- Data listing -
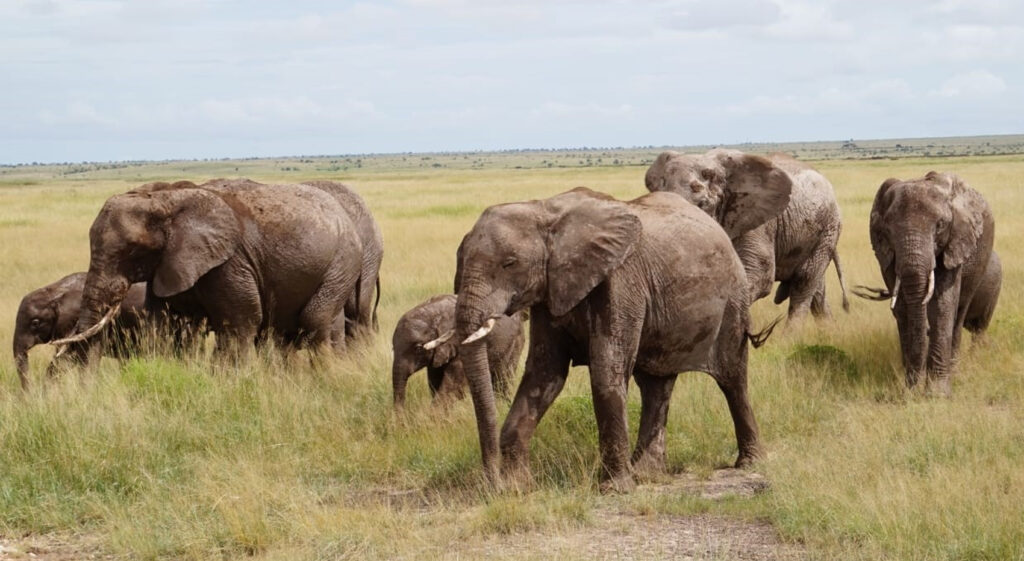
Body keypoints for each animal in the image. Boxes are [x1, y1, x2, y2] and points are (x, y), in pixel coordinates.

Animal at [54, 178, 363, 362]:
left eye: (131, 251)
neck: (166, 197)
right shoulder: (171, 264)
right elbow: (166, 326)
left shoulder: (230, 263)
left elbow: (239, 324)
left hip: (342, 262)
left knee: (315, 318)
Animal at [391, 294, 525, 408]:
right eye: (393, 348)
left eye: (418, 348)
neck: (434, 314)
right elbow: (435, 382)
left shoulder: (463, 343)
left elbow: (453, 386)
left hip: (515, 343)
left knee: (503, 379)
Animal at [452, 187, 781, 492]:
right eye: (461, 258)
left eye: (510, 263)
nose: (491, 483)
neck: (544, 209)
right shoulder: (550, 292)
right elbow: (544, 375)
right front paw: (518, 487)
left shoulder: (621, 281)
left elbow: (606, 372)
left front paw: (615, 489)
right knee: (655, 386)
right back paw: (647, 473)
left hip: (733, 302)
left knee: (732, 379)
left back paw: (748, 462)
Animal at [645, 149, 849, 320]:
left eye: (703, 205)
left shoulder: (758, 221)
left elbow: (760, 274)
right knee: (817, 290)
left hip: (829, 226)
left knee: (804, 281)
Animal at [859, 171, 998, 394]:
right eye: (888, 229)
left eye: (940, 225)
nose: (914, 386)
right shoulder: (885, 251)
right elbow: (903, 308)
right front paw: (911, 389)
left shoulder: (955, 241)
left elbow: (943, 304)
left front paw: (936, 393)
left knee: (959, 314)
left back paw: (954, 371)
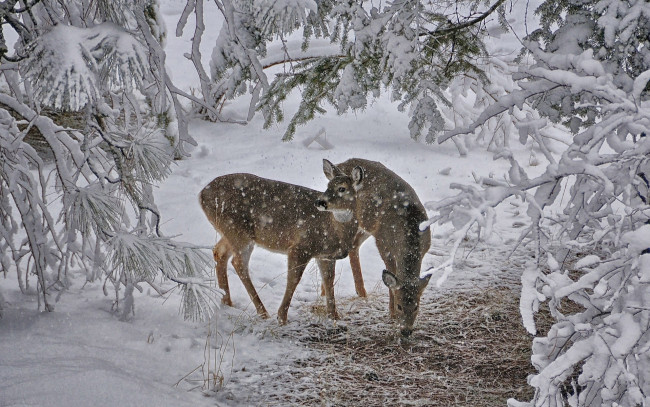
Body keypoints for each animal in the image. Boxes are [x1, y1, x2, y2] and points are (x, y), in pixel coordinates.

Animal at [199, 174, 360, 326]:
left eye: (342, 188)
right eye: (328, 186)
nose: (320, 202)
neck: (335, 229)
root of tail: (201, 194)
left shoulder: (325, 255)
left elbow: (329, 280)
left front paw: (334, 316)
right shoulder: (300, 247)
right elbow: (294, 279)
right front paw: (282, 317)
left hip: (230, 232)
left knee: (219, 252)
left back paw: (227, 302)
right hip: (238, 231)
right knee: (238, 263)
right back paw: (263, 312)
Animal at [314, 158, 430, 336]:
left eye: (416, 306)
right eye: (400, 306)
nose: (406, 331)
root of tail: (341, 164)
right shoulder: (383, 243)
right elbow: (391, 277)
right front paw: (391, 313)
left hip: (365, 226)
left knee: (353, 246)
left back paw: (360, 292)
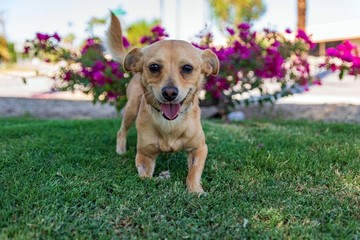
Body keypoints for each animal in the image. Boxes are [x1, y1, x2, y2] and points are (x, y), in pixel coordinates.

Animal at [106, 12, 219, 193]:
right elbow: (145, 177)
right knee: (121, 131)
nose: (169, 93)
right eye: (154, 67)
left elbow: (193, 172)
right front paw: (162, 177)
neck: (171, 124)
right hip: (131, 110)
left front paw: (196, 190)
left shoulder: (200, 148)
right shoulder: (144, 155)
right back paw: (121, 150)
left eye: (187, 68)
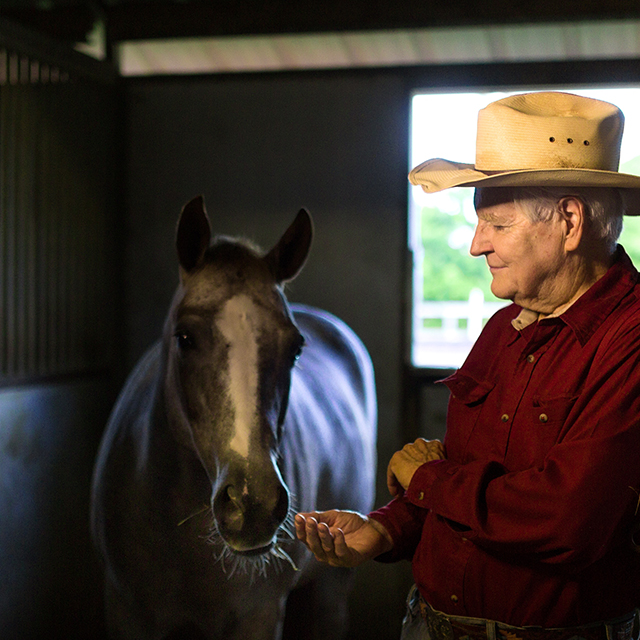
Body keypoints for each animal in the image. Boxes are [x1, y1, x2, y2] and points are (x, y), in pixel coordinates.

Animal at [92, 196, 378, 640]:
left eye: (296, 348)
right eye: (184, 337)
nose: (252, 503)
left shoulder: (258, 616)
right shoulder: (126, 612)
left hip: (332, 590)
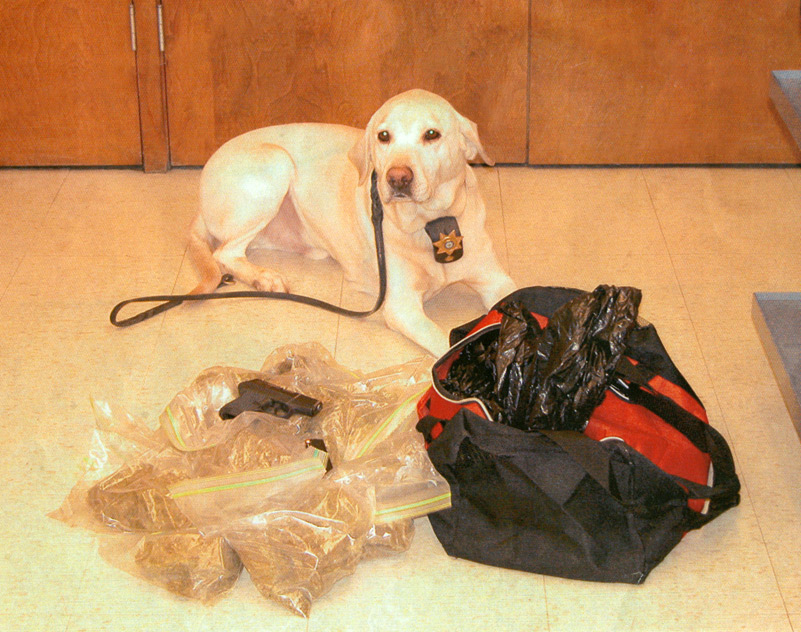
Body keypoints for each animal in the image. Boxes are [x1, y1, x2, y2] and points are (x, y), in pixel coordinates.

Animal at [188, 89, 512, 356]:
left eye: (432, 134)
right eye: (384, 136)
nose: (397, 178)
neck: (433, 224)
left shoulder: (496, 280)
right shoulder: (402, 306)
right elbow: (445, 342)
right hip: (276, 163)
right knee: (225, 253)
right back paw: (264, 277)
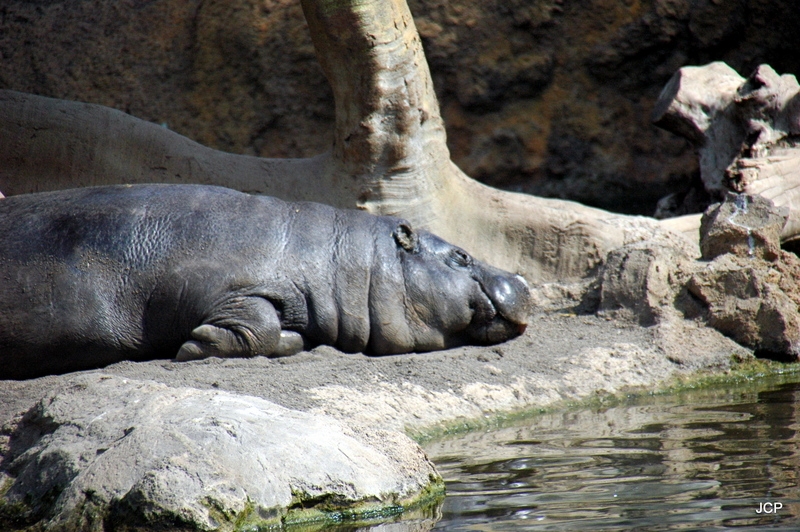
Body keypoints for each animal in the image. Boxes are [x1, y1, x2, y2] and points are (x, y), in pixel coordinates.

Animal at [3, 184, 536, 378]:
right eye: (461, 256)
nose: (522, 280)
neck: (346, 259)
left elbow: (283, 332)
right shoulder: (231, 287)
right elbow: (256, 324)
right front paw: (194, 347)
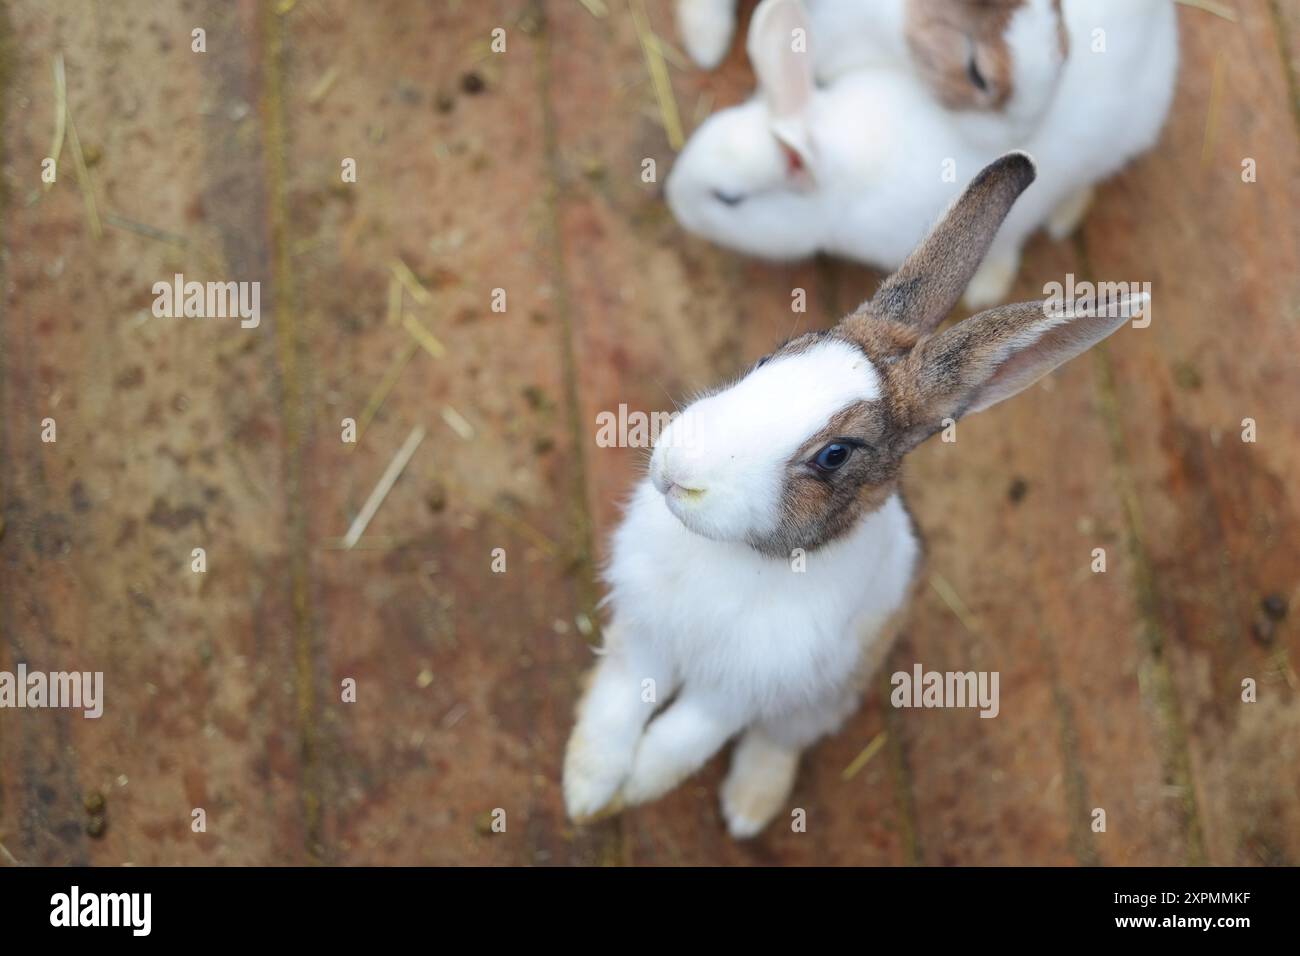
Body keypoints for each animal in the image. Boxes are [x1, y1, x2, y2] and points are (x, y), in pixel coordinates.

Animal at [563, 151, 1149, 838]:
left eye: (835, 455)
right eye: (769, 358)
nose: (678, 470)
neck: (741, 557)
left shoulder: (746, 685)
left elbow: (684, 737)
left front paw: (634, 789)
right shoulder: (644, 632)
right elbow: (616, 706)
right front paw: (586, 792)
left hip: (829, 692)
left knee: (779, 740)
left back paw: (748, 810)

- Task item -
Write out word for word the lines of the listing above from the line with "right shoulder: (300, 247)" to the line with "left elbow: (283, 332)", taking in both of those lines but no pictures.

- Result for this exercise -
right shoulder: (300, 247)
right elbow: (294, 279)
right front paw: (282, 317)
left hip: (230, 232)
left knee: (219, 252)
left back paw: (227, 302)
right hip: (238, 231)
right knee: (238, 263)
right back paw: (263, 312)
Animal at [314, 158, 430, 336]:
left eye: (416, 306)
right eye: (400, 306)
nose: (406, 331)
root of tail: (341, 164)
right shoulder: (383, 243)
right elbow: (391, 277)
right front paw: (391, 313)
left hip: (365, 226)
left knee: (353, 246)
left back paw: (360, 292)
Body keypoints for each animal in the image. Boxes are [x1, y1, x2, y2] and points are (x, y), in pixel coordinates.

Animal at [106, 12, 219, 193]:
right elbow: (145, 177)
right knee: (121, 131)
nose: (169, 93)
right eye: (154, 67)
left elbow: (193, 172)
right front paw: (162, 177)
neck: (171, 124)
right hip: (131, 110)
left front paw: (196, 190)
left shoulder: (200, 148)
right shoulder: (144, 155)
right back paw: (121, 150)
left eye: (187, 68)
Body keypoints for each animal in the image. Boxes are [x1, y1, x2, y2] and points are (x, y), in pixel coordinates.

Animal at [92, 196, 378, 640]:
left eye: (296, 348)
right eye: (184, 337)
nose: (252, 503)
left shoulder: (258, 616)
right shoulder: (126, 612)
left hip: (332, 590)
Body keypoints for each animal in the image. Boxes are [x1, y1, x2, y2] and points are (x, y), in pixel coordinates.

Animal at [188, 89, 512, 356]:
left eye: (432, 134)
right eye: (384, 136)
nose: (397, 178)
neck: (433, 224)
left shoulder: (496, 280)
right shoulder: (402, 306)
right elbow: (445, 342)
right hip: (276, 163)
right knee: (225, 253)
right back paw: (264, 277)
Body keypoints for each animal in the image. Boxes are [x1, y1, x2, y2] and points are (x, y), in pixel coordinates.

Animal at [3, 184, 536, 378]:
right eye: (461, 256)
nose: (522, 280)
neck: (346, 259)
left elbow: (283, 332)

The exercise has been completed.